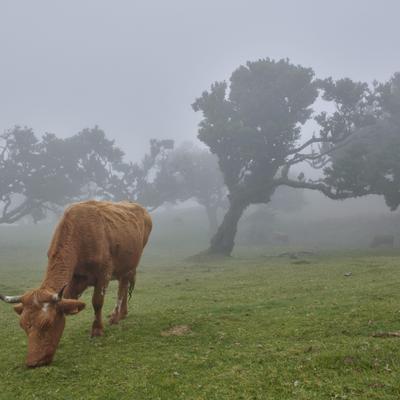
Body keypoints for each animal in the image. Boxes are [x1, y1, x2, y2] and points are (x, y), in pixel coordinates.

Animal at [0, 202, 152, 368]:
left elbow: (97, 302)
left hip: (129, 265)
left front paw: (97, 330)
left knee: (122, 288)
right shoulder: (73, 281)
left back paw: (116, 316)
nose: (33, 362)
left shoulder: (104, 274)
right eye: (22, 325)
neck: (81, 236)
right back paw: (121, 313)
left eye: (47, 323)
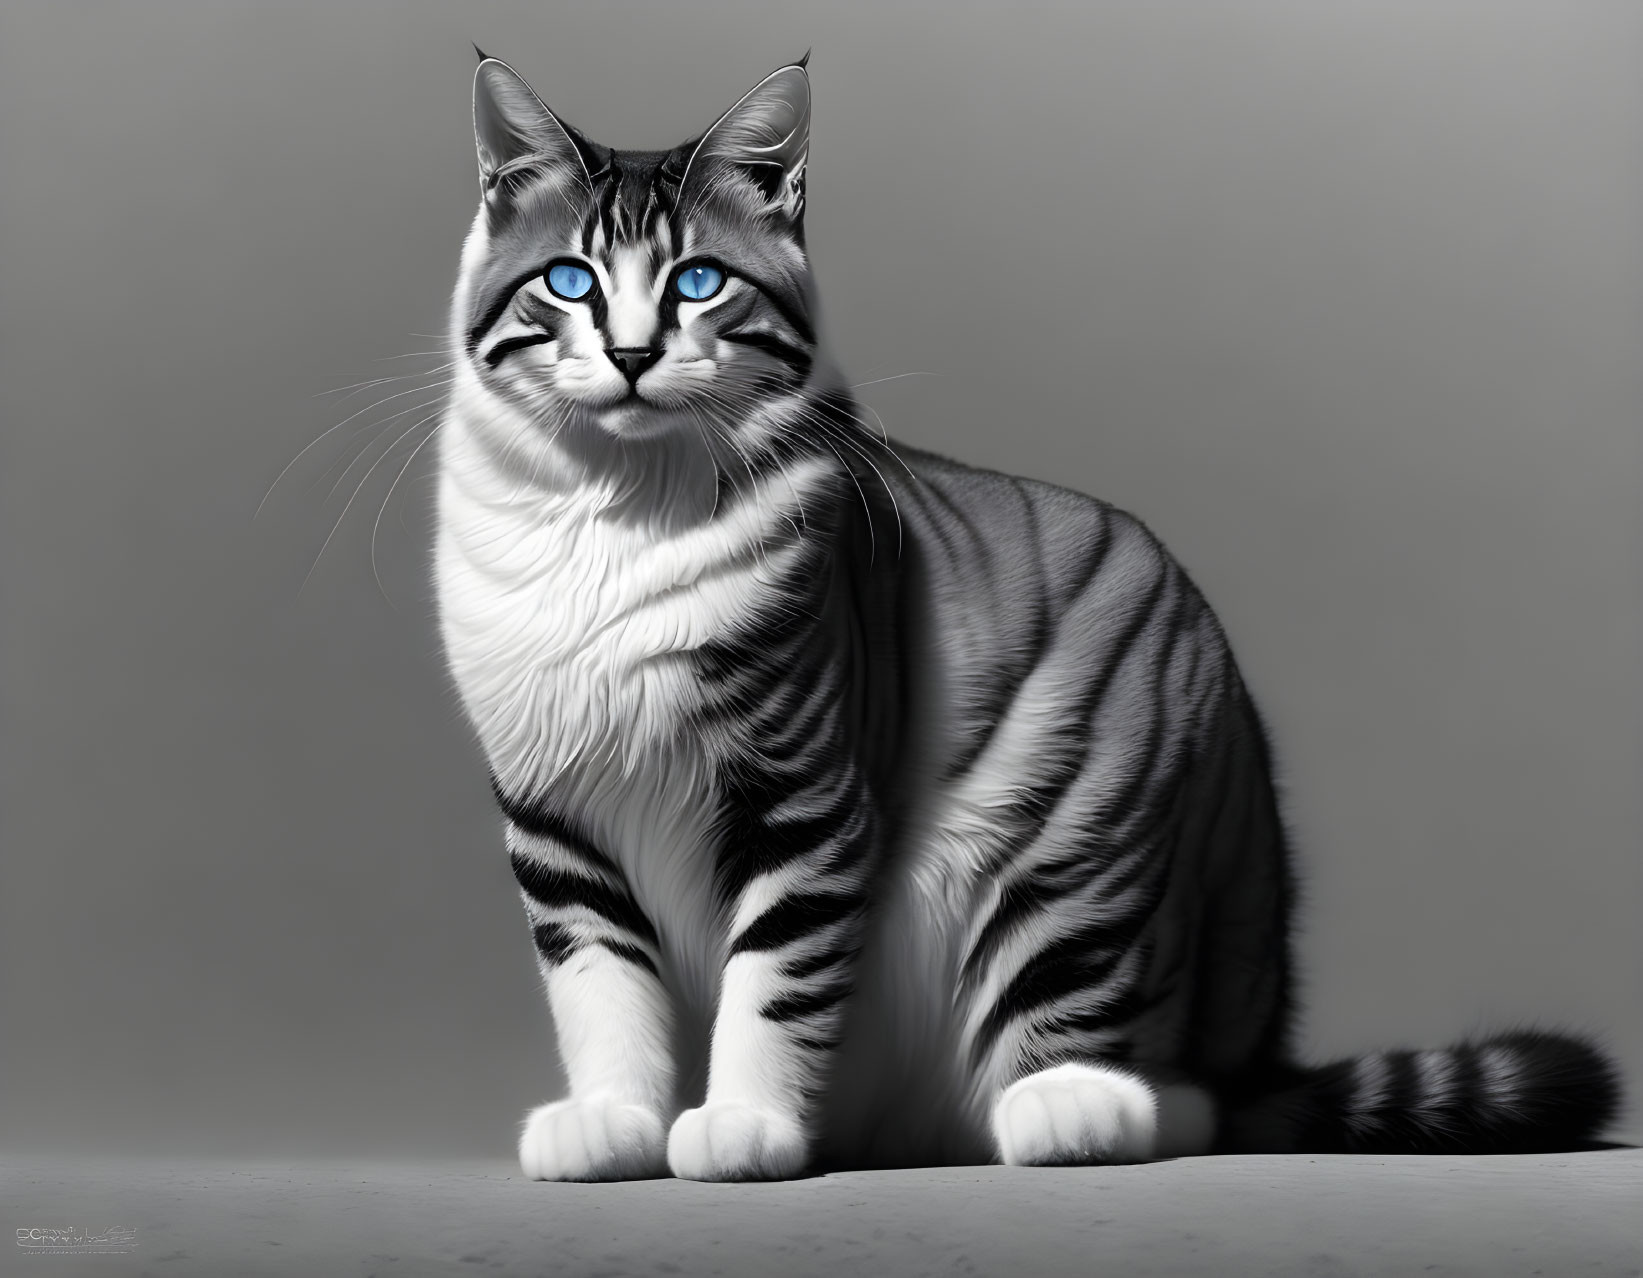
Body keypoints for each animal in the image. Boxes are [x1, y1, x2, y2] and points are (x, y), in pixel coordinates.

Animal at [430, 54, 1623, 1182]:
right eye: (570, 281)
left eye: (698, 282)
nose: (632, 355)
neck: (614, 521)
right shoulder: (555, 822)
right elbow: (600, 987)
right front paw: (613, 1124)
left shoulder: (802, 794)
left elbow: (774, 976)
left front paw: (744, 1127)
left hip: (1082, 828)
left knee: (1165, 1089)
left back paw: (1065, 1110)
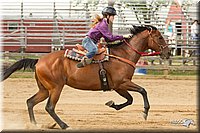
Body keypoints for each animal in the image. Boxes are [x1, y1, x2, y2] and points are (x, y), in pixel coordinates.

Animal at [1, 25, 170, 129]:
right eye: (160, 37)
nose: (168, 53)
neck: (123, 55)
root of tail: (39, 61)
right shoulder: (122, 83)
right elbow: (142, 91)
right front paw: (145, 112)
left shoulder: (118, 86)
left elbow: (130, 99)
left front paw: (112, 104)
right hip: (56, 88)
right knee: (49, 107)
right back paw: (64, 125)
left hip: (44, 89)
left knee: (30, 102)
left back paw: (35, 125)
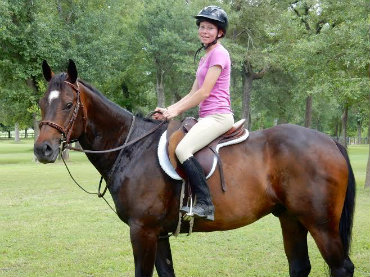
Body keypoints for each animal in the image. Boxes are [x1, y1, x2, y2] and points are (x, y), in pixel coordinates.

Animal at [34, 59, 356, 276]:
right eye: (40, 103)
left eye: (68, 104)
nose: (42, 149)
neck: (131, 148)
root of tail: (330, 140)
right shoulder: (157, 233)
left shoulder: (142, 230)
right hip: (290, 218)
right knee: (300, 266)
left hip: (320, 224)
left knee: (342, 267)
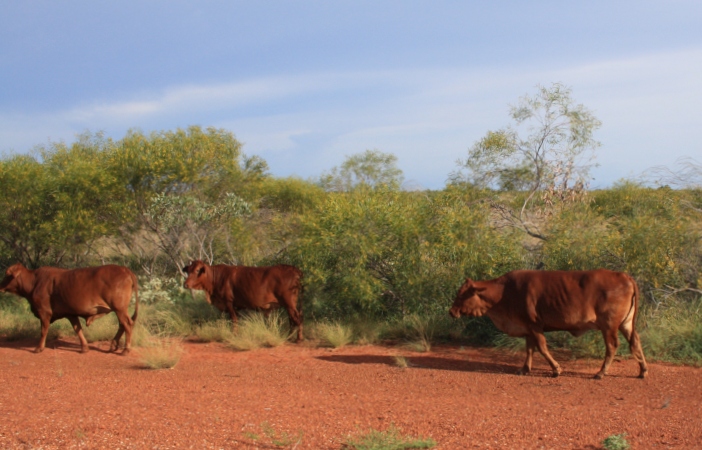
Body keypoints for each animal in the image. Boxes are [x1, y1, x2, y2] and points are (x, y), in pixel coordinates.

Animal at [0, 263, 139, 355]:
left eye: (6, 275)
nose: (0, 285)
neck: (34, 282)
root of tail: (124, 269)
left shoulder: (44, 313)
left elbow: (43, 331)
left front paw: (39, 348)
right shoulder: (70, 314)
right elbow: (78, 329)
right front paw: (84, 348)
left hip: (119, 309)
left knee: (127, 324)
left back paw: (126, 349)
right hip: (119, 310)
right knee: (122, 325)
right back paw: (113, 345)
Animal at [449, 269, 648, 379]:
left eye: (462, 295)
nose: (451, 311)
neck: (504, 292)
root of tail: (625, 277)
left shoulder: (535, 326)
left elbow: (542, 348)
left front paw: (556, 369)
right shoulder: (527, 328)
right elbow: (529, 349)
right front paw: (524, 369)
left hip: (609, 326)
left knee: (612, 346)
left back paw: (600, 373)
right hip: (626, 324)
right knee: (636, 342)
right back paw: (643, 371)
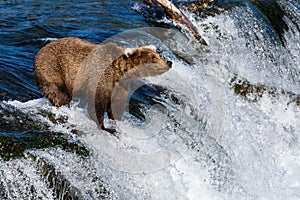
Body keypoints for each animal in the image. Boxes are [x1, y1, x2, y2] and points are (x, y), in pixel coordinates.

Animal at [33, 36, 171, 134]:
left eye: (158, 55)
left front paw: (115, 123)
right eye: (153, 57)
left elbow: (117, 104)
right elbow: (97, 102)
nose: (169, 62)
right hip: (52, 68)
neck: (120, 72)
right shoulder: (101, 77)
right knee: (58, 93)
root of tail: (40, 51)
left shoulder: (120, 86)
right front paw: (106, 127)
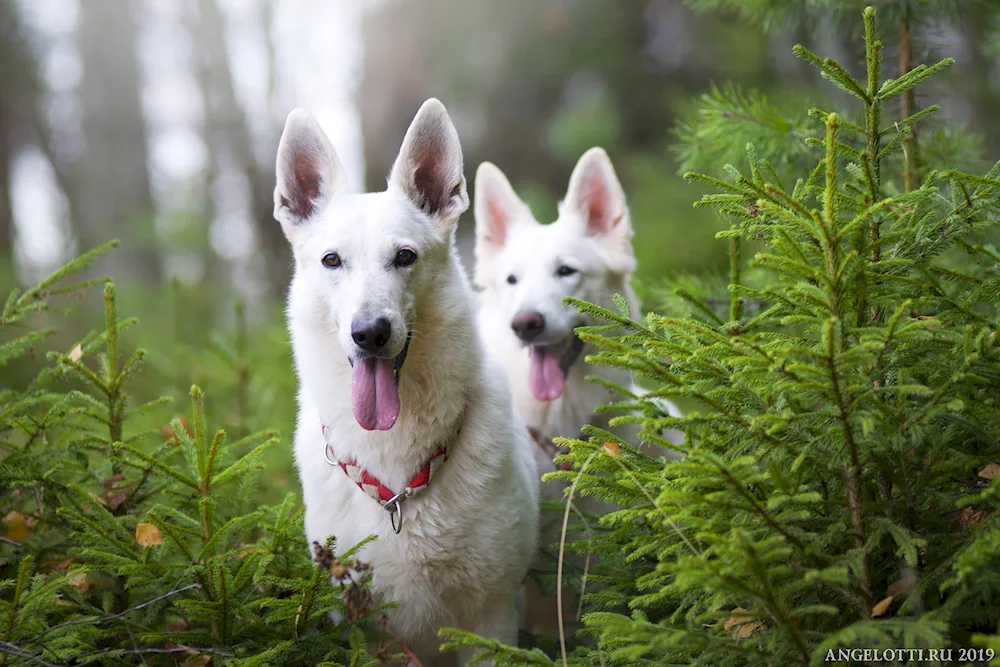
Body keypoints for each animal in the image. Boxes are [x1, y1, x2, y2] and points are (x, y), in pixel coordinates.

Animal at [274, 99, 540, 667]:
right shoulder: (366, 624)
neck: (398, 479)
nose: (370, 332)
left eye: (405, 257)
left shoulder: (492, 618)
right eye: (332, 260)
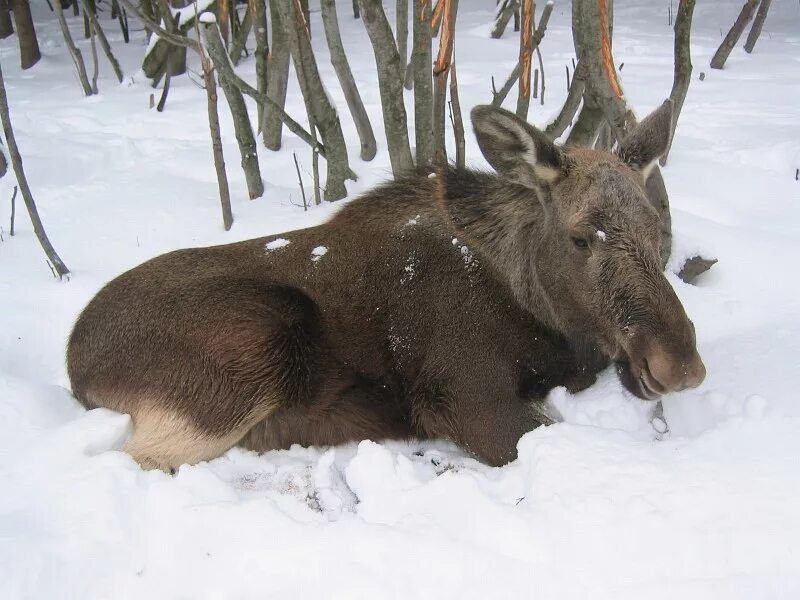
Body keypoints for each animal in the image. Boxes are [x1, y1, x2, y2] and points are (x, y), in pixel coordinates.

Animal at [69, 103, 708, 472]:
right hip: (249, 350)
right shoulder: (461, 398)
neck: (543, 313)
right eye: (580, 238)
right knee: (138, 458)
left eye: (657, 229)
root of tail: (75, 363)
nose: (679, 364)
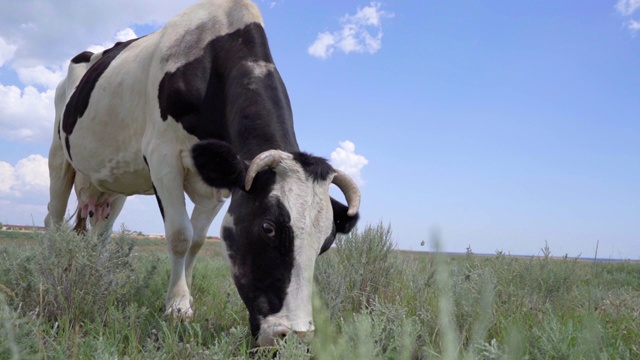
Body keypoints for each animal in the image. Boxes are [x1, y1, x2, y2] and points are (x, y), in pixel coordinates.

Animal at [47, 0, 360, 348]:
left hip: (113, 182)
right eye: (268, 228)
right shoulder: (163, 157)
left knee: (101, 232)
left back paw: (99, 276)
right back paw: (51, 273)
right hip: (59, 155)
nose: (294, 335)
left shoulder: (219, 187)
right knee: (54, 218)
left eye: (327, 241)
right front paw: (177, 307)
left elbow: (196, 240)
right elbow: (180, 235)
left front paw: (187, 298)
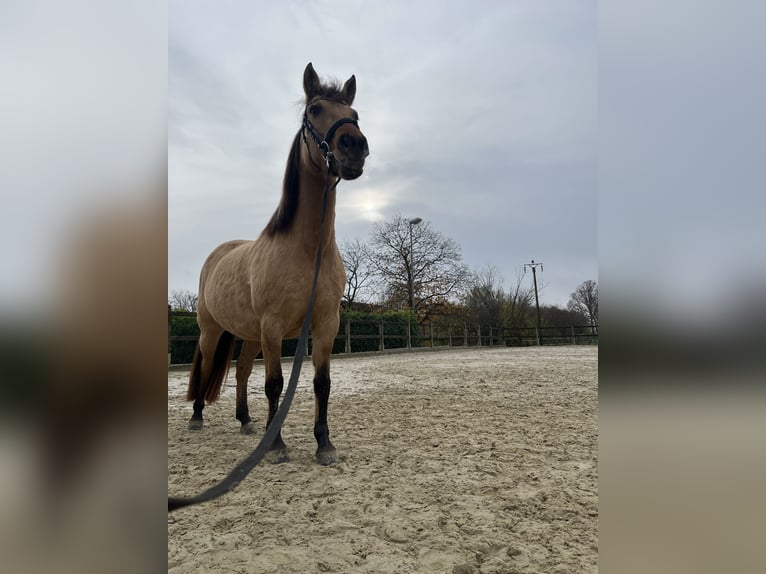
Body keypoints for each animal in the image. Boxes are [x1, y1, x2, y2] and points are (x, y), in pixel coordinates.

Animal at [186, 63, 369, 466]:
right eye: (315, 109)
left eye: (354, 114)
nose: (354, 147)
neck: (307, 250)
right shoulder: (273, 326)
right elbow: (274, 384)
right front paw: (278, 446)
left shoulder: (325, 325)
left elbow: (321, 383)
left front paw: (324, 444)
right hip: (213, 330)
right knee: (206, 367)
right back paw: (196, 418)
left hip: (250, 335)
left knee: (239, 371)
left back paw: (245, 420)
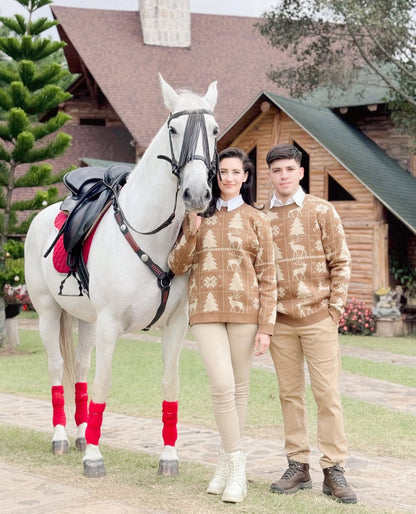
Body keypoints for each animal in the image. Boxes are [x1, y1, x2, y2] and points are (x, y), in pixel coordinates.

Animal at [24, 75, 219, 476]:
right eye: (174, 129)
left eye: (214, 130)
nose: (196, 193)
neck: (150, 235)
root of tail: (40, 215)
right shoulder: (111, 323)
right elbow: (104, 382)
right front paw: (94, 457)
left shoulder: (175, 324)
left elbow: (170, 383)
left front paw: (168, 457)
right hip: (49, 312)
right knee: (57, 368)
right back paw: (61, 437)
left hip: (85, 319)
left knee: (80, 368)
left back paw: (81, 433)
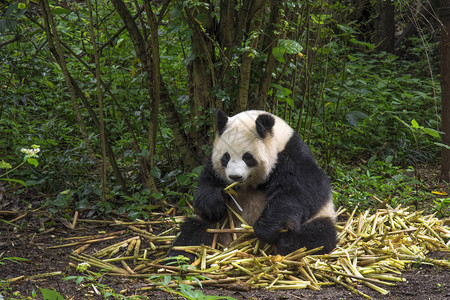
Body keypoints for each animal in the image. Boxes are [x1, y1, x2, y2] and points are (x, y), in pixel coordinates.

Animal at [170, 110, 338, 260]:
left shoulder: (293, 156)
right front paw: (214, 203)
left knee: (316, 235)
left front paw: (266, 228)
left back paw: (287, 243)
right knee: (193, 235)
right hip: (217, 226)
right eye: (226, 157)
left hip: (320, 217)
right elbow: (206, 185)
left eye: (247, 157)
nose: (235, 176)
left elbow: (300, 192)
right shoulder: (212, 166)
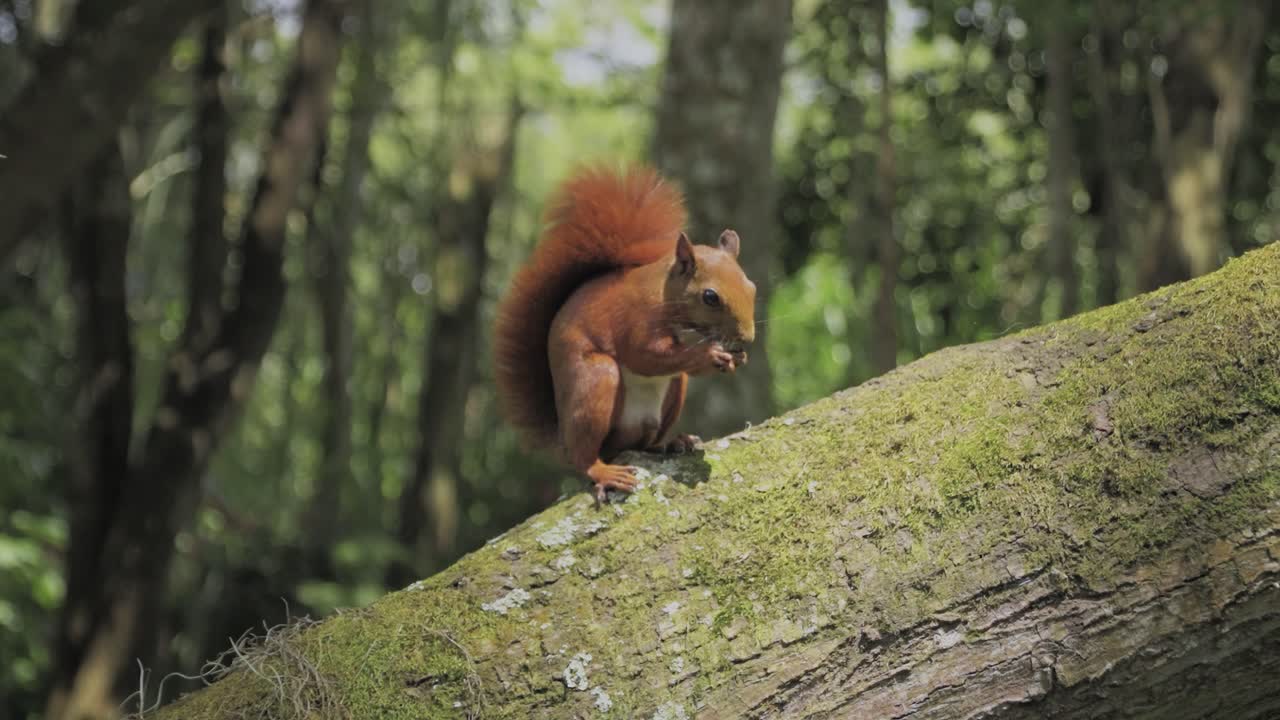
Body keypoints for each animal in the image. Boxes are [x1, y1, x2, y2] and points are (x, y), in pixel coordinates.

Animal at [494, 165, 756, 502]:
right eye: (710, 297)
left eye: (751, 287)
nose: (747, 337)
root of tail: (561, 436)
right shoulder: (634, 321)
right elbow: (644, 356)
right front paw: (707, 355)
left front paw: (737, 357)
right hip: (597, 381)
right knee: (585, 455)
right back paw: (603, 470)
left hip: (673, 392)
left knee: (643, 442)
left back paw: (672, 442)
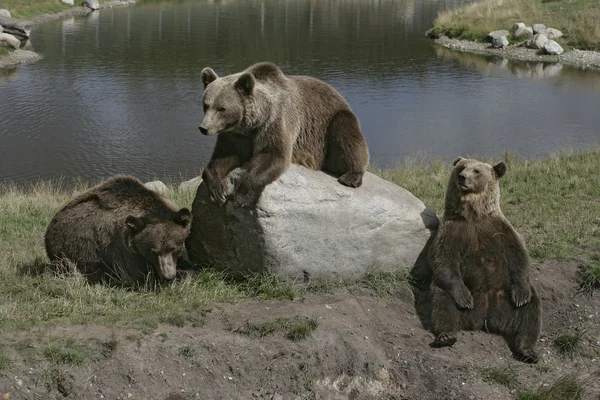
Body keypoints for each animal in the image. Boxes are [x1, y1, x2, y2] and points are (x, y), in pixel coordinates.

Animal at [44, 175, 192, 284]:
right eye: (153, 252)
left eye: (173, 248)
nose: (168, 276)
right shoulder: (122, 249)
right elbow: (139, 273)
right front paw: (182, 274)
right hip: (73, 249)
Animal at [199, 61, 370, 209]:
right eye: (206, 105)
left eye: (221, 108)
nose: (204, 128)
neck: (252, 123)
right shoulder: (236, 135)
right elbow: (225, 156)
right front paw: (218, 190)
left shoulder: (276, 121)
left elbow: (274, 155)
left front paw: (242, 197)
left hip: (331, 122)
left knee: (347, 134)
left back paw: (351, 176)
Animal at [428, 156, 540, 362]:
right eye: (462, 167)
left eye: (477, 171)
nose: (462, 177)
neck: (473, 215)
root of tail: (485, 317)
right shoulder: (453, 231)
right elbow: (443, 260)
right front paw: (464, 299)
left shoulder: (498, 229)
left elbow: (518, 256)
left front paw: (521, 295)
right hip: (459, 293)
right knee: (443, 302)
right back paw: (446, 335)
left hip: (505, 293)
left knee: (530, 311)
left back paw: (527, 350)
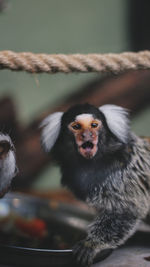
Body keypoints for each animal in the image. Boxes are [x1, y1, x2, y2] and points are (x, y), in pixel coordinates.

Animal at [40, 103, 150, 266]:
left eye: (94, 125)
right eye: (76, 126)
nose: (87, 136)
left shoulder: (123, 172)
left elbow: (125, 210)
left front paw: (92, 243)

####################

◆ Your objective: Quote, please, every line of the material above from its start through the line that has "right shoulder: (555, 822)", reproducing the words exactly and dropping any images.

◆ Reply:
Body keypoints for each animal in the image. Boxes are [x1, y1, x2, y2] and points are (x, y), in pixel coordinates.

Animal at [0, 202, 152, 368]:
left elbow: (97, 302)
left hip: (129, 265)
left front paw: (97, 330)
left knee: (122, 288)
right shoulder: (73, 281)
left back paw: (116, 316)
nose: (33, 362)
left shoulder: (104, 274)
right eye: (22, 325)
neck: (81, 236)
right back paw: (121, 313)
left eye: (47, 323)
Body keypoints for each animal in the image. Boxes are [x1, y1, x2, y2] and points are (x, y), in pixel coordinates.

Animal at [430, 54, 1623, 1182]:
right eye: (570, 281)
left eye: (698, 282)
nose: (632, 355)
neck: (614, 521)
right shoulder: (555, 822)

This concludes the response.